[Element boundary records]

══════════

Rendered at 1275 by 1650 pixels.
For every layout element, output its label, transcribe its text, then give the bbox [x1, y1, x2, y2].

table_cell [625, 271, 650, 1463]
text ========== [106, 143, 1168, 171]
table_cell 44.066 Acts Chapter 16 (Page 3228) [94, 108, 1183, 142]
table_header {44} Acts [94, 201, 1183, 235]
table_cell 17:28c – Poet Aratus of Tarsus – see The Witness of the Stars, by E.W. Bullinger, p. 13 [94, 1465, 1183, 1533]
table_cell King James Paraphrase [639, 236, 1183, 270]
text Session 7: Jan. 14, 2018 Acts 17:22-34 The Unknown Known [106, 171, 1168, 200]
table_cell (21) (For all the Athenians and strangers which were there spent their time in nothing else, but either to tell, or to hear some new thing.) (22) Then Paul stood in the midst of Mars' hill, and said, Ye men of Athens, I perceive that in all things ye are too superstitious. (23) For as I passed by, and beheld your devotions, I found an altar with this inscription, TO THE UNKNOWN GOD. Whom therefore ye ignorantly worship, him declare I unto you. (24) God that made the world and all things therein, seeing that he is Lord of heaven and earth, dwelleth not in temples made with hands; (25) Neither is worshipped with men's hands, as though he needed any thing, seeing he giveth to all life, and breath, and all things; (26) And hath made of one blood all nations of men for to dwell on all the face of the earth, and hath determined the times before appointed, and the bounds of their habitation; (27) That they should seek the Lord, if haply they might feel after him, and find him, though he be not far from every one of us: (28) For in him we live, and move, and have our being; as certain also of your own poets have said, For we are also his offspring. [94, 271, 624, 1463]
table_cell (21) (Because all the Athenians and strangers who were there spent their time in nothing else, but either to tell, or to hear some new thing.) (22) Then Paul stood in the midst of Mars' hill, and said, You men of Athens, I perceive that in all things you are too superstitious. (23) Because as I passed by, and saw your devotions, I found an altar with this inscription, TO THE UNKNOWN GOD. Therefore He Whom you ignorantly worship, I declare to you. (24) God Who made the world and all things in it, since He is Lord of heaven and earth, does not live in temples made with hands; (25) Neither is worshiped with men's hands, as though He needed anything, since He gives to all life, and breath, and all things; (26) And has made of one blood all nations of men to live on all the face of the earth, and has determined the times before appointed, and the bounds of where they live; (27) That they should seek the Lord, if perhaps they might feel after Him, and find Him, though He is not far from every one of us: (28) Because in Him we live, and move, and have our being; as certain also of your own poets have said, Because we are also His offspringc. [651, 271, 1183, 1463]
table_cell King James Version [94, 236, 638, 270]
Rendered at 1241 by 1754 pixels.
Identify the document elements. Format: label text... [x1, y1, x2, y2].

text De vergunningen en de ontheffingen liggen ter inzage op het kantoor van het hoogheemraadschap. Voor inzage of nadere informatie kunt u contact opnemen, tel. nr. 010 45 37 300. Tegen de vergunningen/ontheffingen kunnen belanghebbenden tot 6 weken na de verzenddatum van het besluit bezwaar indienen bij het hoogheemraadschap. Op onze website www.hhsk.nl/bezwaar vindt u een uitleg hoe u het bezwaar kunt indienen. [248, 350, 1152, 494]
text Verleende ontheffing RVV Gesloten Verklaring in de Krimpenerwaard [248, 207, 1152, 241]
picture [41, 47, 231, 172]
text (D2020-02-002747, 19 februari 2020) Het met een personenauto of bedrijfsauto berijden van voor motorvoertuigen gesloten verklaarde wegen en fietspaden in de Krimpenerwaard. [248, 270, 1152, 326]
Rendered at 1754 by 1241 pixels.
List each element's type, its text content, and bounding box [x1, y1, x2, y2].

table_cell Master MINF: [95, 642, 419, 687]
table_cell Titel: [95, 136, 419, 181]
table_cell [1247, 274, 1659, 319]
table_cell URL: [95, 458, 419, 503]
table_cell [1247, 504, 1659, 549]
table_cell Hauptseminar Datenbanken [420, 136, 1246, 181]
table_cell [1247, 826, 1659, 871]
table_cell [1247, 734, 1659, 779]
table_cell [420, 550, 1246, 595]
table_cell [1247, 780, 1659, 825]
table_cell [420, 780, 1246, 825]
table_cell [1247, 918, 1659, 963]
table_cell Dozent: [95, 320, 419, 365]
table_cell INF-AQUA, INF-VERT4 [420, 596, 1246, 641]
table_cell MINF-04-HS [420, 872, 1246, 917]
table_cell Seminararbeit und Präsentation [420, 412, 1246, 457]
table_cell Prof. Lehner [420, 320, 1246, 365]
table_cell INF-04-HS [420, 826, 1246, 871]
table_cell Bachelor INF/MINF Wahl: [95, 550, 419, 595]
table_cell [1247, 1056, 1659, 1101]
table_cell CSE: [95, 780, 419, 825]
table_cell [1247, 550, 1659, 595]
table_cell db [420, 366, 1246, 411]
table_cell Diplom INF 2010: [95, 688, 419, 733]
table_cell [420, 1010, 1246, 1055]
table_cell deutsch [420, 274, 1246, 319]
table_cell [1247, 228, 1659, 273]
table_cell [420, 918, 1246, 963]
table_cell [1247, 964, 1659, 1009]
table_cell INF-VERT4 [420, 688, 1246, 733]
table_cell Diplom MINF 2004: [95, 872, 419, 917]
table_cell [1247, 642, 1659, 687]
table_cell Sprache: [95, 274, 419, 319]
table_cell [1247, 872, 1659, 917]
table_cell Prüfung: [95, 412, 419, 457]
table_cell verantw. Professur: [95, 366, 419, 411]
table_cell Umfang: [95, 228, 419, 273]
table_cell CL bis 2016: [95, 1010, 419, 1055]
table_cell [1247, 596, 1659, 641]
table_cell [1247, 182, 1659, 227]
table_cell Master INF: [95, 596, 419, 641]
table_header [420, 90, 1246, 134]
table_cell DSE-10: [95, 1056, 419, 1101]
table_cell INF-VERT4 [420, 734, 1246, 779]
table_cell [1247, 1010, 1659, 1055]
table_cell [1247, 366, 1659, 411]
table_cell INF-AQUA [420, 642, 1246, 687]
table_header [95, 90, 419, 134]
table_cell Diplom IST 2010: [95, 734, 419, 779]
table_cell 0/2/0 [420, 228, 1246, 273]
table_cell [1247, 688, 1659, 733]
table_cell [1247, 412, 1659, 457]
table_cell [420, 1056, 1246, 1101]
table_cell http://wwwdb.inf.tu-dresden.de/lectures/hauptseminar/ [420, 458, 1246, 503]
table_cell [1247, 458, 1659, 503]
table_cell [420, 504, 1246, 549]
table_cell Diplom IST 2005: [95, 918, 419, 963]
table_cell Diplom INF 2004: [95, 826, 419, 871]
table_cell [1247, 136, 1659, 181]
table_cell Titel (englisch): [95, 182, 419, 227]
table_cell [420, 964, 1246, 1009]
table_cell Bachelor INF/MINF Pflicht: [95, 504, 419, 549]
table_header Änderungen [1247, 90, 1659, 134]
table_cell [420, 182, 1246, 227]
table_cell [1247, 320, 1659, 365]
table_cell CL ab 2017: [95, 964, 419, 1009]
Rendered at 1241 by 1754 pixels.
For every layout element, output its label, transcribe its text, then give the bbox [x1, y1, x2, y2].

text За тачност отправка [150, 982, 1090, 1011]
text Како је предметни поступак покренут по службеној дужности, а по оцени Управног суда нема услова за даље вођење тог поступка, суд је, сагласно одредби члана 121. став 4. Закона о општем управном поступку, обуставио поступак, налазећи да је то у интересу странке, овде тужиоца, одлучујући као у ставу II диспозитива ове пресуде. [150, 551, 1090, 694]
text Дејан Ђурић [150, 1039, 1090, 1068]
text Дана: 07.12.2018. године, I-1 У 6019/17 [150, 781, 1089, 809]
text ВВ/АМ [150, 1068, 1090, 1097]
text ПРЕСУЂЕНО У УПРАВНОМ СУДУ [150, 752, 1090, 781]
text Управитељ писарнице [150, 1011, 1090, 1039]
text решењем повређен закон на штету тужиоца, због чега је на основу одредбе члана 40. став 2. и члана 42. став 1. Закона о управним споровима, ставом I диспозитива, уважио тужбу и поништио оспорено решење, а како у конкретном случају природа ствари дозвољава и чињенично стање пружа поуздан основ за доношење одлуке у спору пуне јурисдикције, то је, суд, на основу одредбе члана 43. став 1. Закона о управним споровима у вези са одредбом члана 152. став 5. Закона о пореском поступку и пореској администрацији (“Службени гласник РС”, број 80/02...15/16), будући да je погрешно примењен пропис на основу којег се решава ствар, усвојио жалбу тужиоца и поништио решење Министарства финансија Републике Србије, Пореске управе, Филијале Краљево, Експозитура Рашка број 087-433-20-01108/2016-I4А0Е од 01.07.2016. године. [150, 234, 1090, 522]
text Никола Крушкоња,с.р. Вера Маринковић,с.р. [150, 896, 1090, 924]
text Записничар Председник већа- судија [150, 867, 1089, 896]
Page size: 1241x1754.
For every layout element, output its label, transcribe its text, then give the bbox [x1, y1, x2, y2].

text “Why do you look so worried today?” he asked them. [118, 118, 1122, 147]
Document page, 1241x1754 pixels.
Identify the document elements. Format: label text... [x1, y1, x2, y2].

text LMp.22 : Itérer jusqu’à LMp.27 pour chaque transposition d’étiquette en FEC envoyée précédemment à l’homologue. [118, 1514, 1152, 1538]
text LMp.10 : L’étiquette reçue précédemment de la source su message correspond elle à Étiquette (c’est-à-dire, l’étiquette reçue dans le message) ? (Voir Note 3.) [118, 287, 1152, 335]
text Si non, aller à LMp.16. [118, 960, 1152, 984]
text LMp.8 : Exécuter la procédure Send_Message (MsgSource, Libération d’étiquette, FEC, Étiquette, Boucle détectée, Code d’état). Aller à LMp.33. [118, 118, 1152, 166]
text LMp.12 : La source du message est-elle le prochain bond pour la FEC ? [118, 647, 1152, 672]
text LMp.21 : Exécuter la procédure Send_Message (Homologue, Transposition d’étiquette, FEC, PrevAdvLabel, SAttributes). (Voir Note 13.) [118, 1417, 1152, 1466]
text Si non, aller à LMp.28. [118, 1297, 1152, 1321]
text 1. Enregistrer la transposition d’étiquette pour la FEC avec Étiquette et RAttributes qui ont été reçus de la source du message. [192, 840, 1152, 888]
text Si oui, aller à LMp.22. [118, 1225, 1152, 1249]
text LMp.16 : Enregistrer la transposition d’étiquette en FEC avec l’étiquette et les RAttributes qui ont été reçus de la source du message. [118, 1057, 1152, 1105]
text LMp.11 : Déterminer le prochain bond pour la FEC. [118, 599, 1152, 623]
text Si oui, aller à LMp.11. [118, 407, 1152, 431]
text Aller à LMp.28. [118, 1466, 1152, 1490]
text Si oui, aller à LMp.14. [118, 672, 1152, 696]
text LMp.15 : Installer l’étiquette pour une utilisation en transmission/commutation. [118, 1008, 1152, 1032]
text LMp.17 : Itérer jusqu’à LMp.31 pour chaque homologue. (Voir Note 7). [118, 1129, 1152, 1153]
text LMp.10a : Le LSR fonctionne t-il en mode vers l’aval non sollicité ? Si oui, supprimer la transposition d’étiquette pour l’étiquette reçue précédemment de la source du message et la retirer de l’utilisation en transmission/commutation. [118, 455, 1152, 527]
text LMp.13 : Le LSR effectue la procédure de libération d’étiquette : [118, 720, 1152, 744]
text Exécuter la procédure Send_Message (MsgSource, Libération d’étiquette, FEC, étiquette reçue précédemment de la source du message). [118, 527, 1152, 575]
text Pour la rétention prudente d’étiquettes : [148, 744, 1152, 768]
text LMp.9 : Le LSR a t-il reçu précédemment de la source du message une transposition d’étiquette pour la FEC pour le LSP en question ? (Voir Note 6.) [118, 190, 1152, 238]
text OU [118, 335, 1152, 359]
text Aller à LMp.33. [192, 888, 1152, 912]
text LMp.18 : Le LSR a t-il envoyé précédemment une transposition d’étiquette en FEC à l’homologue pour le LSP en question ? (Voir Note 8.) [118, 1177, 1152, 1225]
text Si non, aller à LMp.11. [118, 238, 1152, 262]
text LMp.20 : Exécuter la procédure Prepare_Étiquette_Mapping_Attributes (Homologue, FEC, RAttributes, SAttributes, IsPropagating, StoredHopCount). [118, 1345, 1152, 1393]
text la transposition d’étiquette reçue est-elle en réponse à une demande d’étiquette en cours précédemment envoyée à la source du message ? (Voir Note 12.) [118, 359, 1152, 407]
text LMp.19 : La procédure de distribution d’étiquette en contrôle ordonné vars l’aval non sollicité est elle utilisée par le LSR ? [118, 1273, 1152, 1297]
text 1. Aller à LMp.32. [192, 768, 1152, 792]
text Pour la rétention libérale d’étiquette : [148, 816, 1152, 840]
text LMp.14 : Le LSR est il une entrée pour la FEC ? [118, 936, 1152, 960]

══════════

Exercise goal. Report every line of the data above that contains the word "procédure", matching its case exactly.

Full response.
text LMp.8 : Exécuter la procédure Send_Message (MsgSource, Libération d’étiquette, FEC, Étiquette, Boucle détectée, Code d’état). Aller à LMp.33. [118, 118, 1152, 166]
text LMp.21 : Exécuter la procédure Send_Message (Homologue, Transposition d’étiquette, FEC, PrevAdvLabel, SAttributes). (Voir Note 13.) [118, 1417, 1152, 1466]
text LMp.13 : Le LSR effectue la procédure de libération d’étiquette : [118, 720, 1152, 744]
text Exécuter la procédure Send_Message (MsgSource, Libération d’étiquette, FEC, étiquette reçue précédemment de la source du message). [118, 527, 1152, 575]
text LMp.20 : Exécuter la procédure Prepare_Étiquette_Mapping_Attributes (Homologue, FEC, RAttributes, SAttributes, IsPropagating, StoredHopCount). [118, 1345, 1152, 1393]
text LMp.19 : La procédure de distribution d’étiquette en contrôle ordonné vars l’aval non sollicité est elle utilisée par le LSR ? [118, 1273, 1152, 1297]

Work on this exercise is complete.